Вообще, мальчишкам интересны технологии, что-то сделать руками, изобрести, довести до ума, завод построить, процесс запустить. Словом — инженерное дело, которое у нас в стране угробили. Но желание «сделать что-то полезное для страны и людей» сохраняется и в фундаментальной науке. Ко мне приходят работать студенты первого курса Высшего химического колледжа РАН, которые обязаны заниматься научной работой с первых же дней обучения. И почти все всегда спрашивают — а вы делаете новые лекарства? Мы хотим их делать. Мотивация хорошая, но не реализуемая у нас. Чтобы сделать новое лекарство, надо потратить пятнадцать лет жизни, и это в лучшем случае, если повезет. Однако надо понимать, что никакое новое лекарство невозможно без предварительных фундаментальных исследований.
Все инновации рождаются в фундаментальной науке, где важен любой результат, особенно — отрицательный.
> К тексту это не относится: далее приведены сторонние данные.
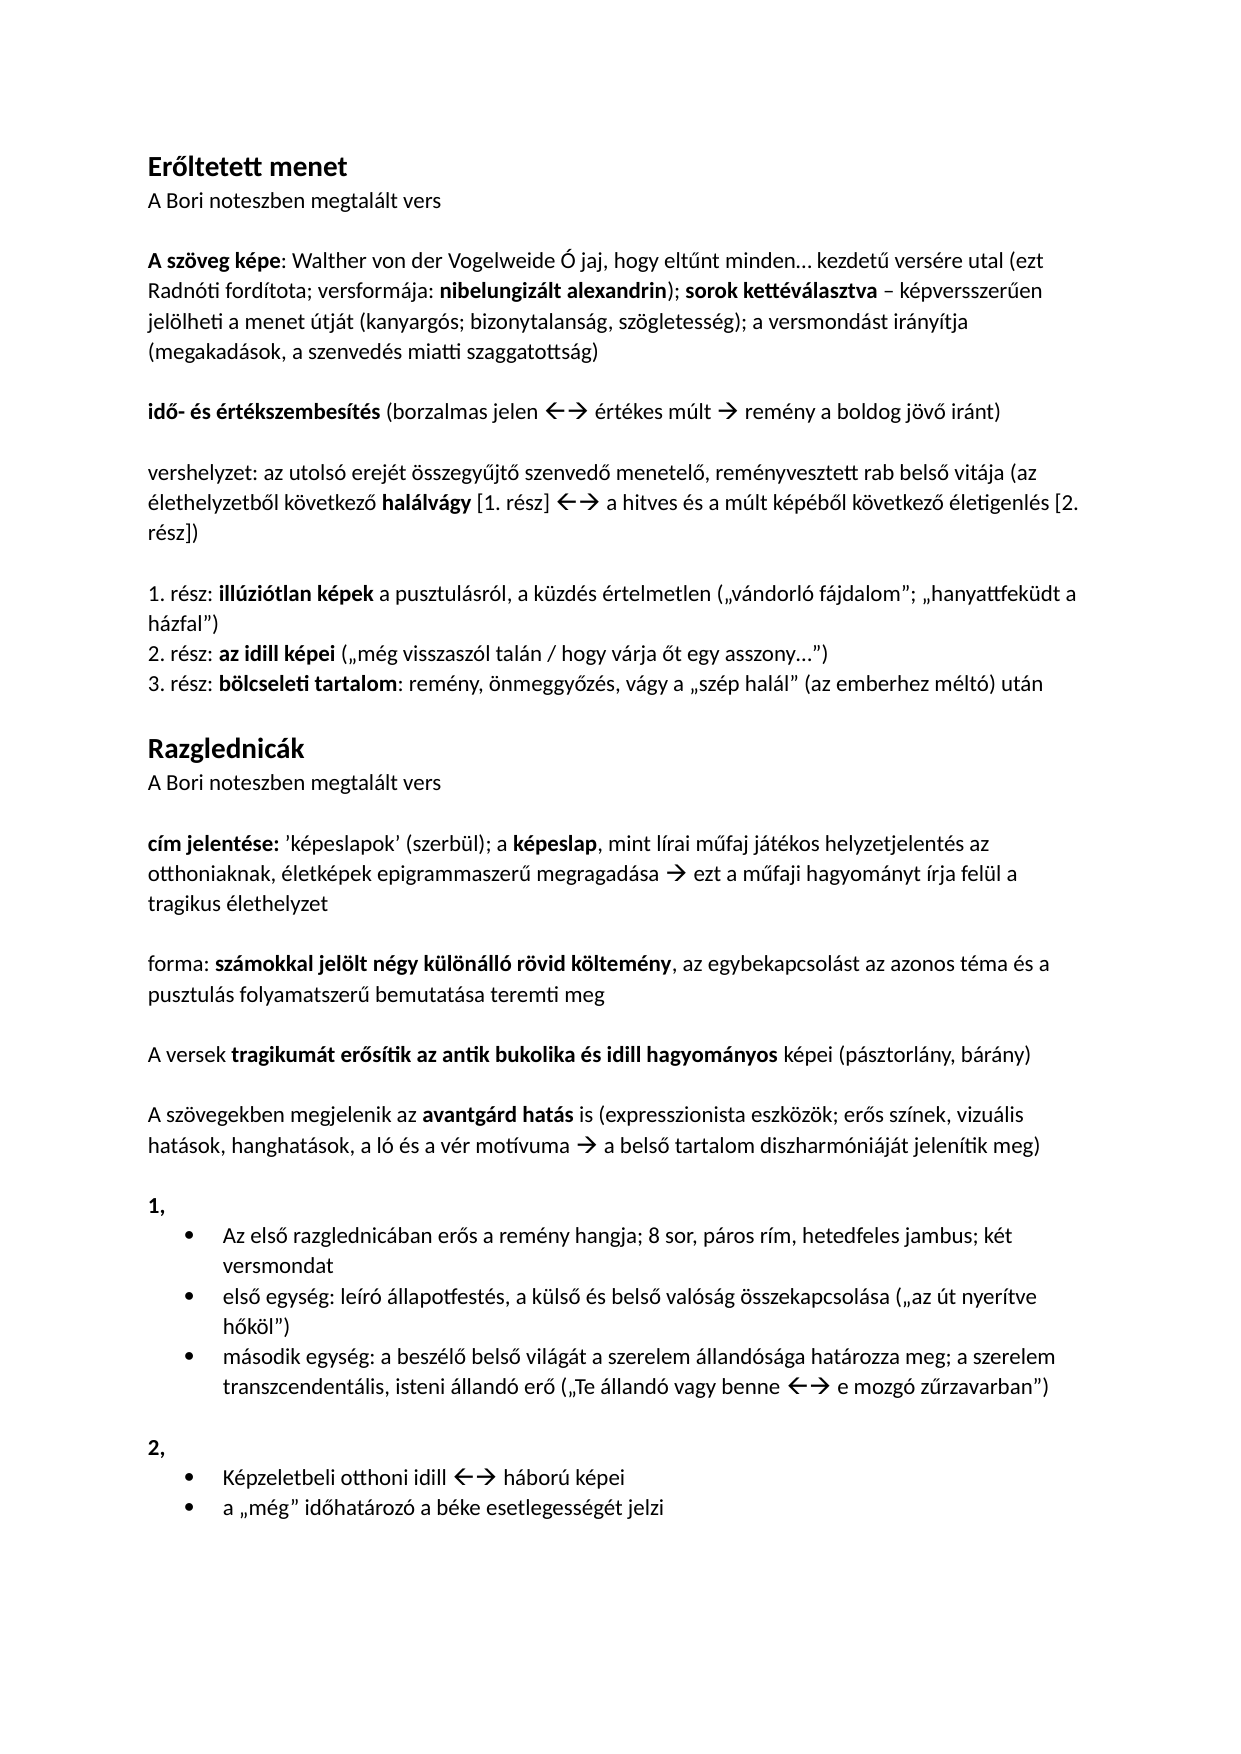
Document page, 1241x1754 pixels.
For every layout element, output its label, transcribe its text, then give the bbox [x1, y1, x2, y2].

list Képzeletbeli otthoni idill háború képei [185, 1463, 1093, 1491]
text Erőltetett menet [148, 148, 1093, 183]
text 1, [148, 1191, 1093, 1219]
text A Bori noteszben megtalált vers [148, 768, 1093, 796]
text A szöveg képe: Walther von der Vogelweide Ó jaj, hogy eltűnt minden… kezdetű versére utal (ezt Radnóti fordítota; versformája: nibelungizált alexandrin); sorok kettéválasztva – képversszerűen jelölheti a menet útját (kanyargós; bizonytalanság, szögletesség); a versmondást irányítja (megakadások, a szenvedés miatti szaggatottság) [148, 246, 1093, 365]
text Razglednicák [148, 730, 1093, 765]
text A szövegekben megjelenik az avantgárd hatás is (expresszionista eszközök; erős színek, vizuális hatások, hanghatások, a ló és a vér motívuma a belső tartalom diszharmóniáját jelenítik meg) [148, 1101, 1093, 1159]
text 1. rész: illúziótlan képek a pusztulásról, a küzdés értelmetlen („vándorló fájdalom”; „hanyattfeküdt a házfal”) [148, 579, 1093, 637]
list második egység: a beszélő belső világát a szerelem állandósága határozza meg; a szerelem transzcendentális, isteni állandó erő („Te állandó vagy benne e mozgó zűrzavarban”) [185, 1342, 1093, 1400]
text 3. rész: bölcseleti tartalom: remény, önmeggyőzés, vágy a „szép halál” (az emberhez méltó) után [148, 669, 1093, 697]
text A Bori noteszben megtalált vers [148, 186, 1093, 214]
list első egység: leíró állapotfestés, a külső és belső valóság összekapcsolása („az út nyerítve hőköl”) [185, 1282, 1093, 1340]
text cím jelentése: ’képeslapok’ (szerbül); a képeslap, mint lírai műfaj játékos helyzetjelentés az otthoniaknak, életképek epigrammaszerű megragadása ezt a műfaji hagyományt írja felül a tragikus élethelyzet [148, 829, 1093, 917]
text vershelyzet: az utolsó erejét összegyűjtő szenvedő menetelő, reményvesztett rab belső vitája (az élethelyzetből következő halálvágy [1. rész] a hitves és a múlt képéből következő életigenlés [2. rész]) [148, 458, 1093, 546]
text idő- és értékszembesítés (borzalmas jelen értékes múlt remény a boldog jövő iránt) [148, 397, 1093, 426]
list a „még” időhatározó a béke esetlegességét jelzi [185, 1493, 1093, 1521]
list Az első razglednicában erős a remény hangja; 8 sor, páros rím, hetedfeles jambus; két versmondat [185, 1221, 1093, 1279]
text A versek tragikumát erősítik az antik bukolika és idill hagyományos képei (pásztorlány, bárány) [148, 1040, 1093, 1068]
text 2. rész: az idill képei („még visszaszól talán / hogy várja őt egy asszony…”) [148, 639, 1093, 667]
text 2, [148, 1433, 1093, 1461]
text forma: számokkal jelölt négy különálló rövid költemény, az egybekapcsolást az azonos téma és a pusztulás folyamatszerű bemutatása teremti meg [148, 949, 1093, 1008]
Я помню, как наш нобелевский лауреат Виталий Лазаревич Гинзбург в одном из своих выступлений говорил о том, что все эти телевизоры, смартфоны, машины были бы невозможны без миллионов исследований, которые показали, что так этого делать нельзя. Результаты исследований были отрицательными, но следующие исследователи и технологи, которые за ними шли, знали, что и как делать не надо.
Поэтому действительно «нет ничего практичнее хорошей теории», как говорил немецкий физик Роберт Кирхгоф, открывший вместе с Бунзеном рубидий и цезий. А вот еще одна история, которая мне очень нравится. Однажды член парламента, будущий премьер-министр Великобритании Уильям Гладстон, спросил Фарадея: «Чем же так важно это ваше электричество?» — «Когда-нибудь вы будете облагать его налогами», — ответил Фарадей.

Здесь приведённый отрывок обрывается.